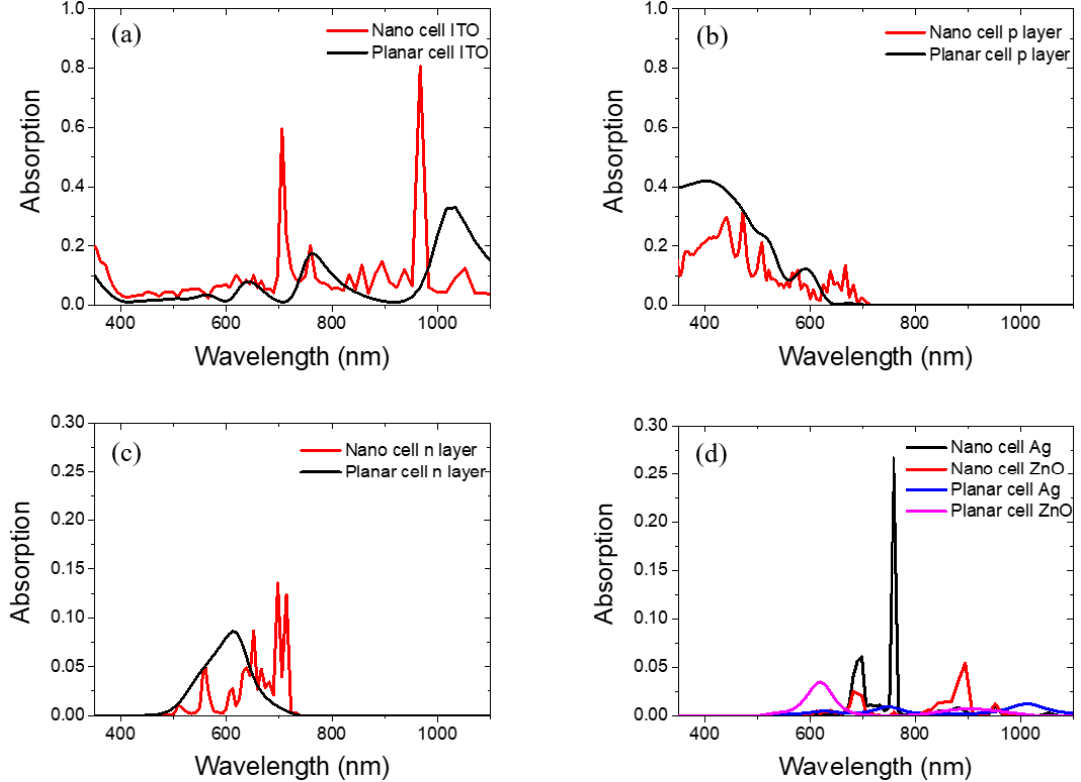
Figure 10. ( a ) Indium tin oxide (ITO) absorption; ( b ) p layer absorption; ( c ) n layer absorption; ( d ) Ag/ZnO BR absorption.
==
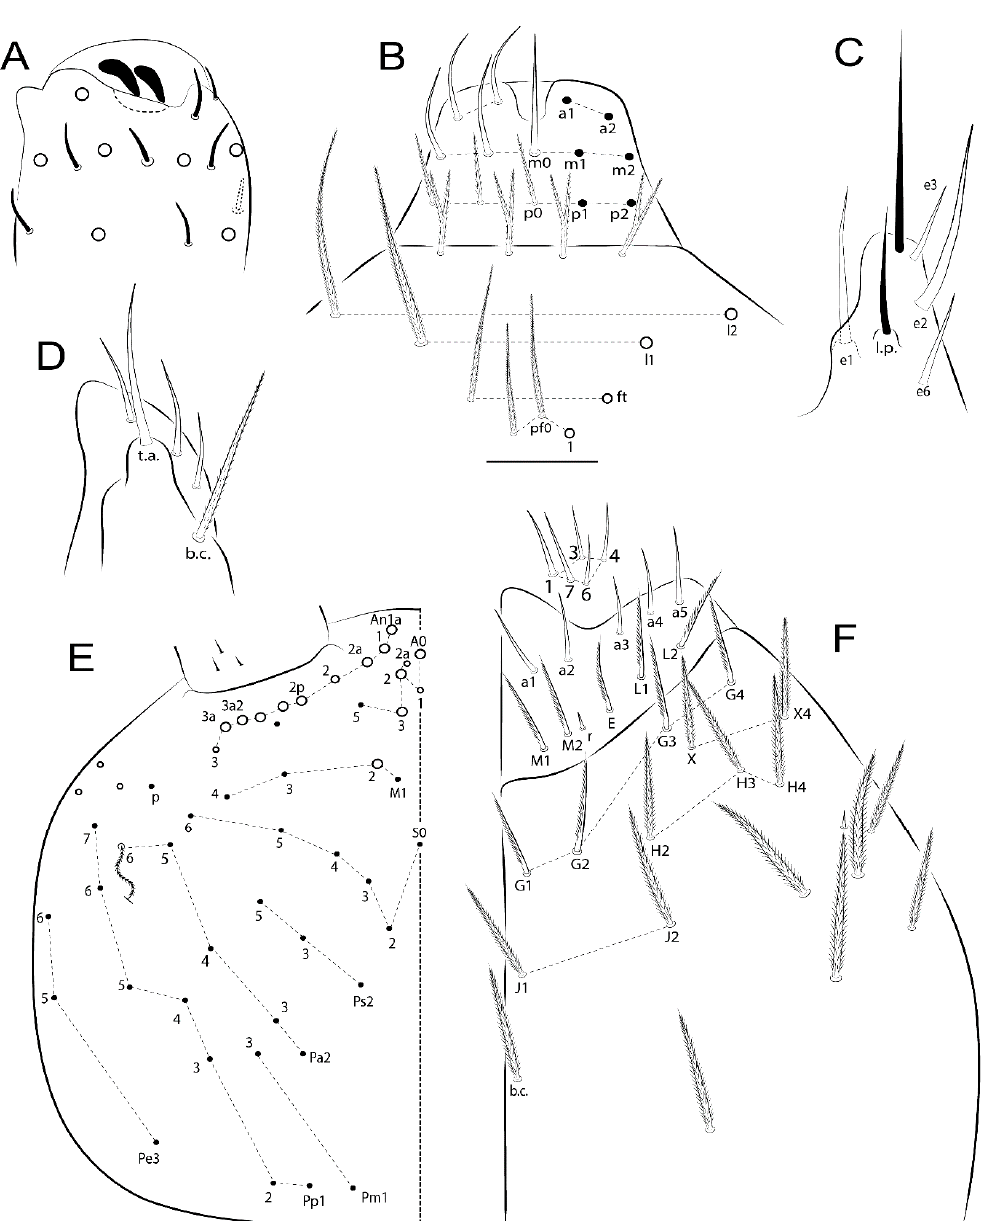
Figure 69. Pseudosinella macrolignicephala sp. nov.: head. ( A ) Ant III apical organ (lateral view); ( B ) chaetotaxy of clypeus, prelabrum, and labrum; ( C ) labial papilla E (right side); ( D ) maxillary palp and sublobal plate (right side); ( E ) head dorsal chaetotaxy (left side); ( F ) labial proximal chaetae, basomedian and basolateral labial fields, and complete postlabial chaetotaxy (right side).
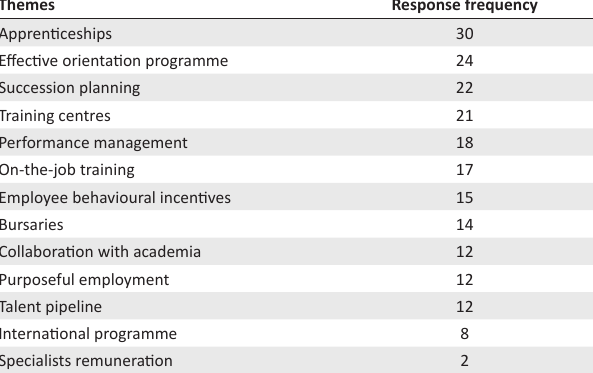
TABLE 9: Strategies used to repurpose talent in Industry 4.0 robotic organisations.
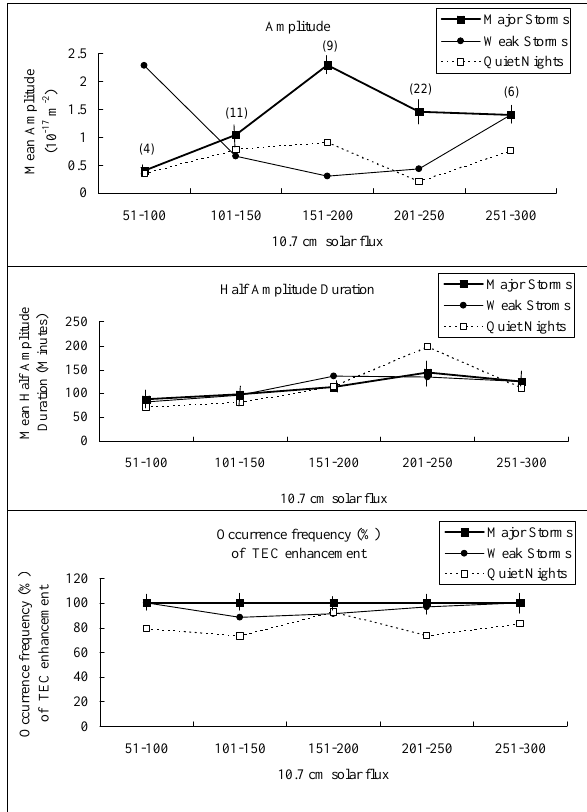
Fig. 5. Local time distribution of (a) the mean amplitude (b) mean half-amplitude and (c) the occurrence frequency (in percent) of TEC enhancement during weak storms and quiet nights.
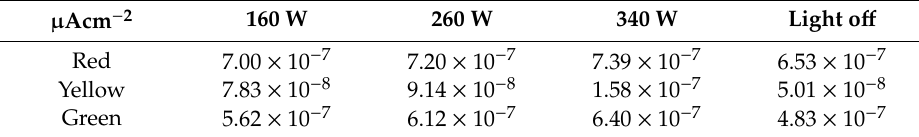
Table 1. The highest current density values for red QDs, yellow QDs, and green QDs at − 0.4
--
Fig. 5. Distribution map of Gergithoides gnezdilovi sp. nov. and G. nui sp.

[Task description]
Everything above from the line containing "Figure 69. Pseudosinella" down to the line containing "Table 1. The" is to be duplicated exactly, both lines included, and the pictures are to be omitted.

[Answer for this exercise]
Figure 69. Pseudosinella macrolignicephala sp. nov.: head. ( A ) Ant III apical organ (lateral view); ( B ) chaetotaxy of clypeus, prelabrum, and labrum; ( C ) labial papilla E (right side); ( D ) maxillary palp and sublobal plate (right side); ( E ) head dorsal chaetotaxy (left side); ( F ) labial proximal chaetae, basomedian and basolateral labial fields, and complete postlabial chaetotaxy (right side).
TABLE 9: Strategies used to repurpose talent in Industry 4.0 robotic organisations.
Fig. 5. Local time distribution of (a) the mean amplitude (b) mean half-amplitude and (c) the occurrence frequency (in percent) of TEC enhancement during weak storms and quiet nights.
Table 1. The highest current density values for red QDs, yellow QDs, and green QDs at − 0.4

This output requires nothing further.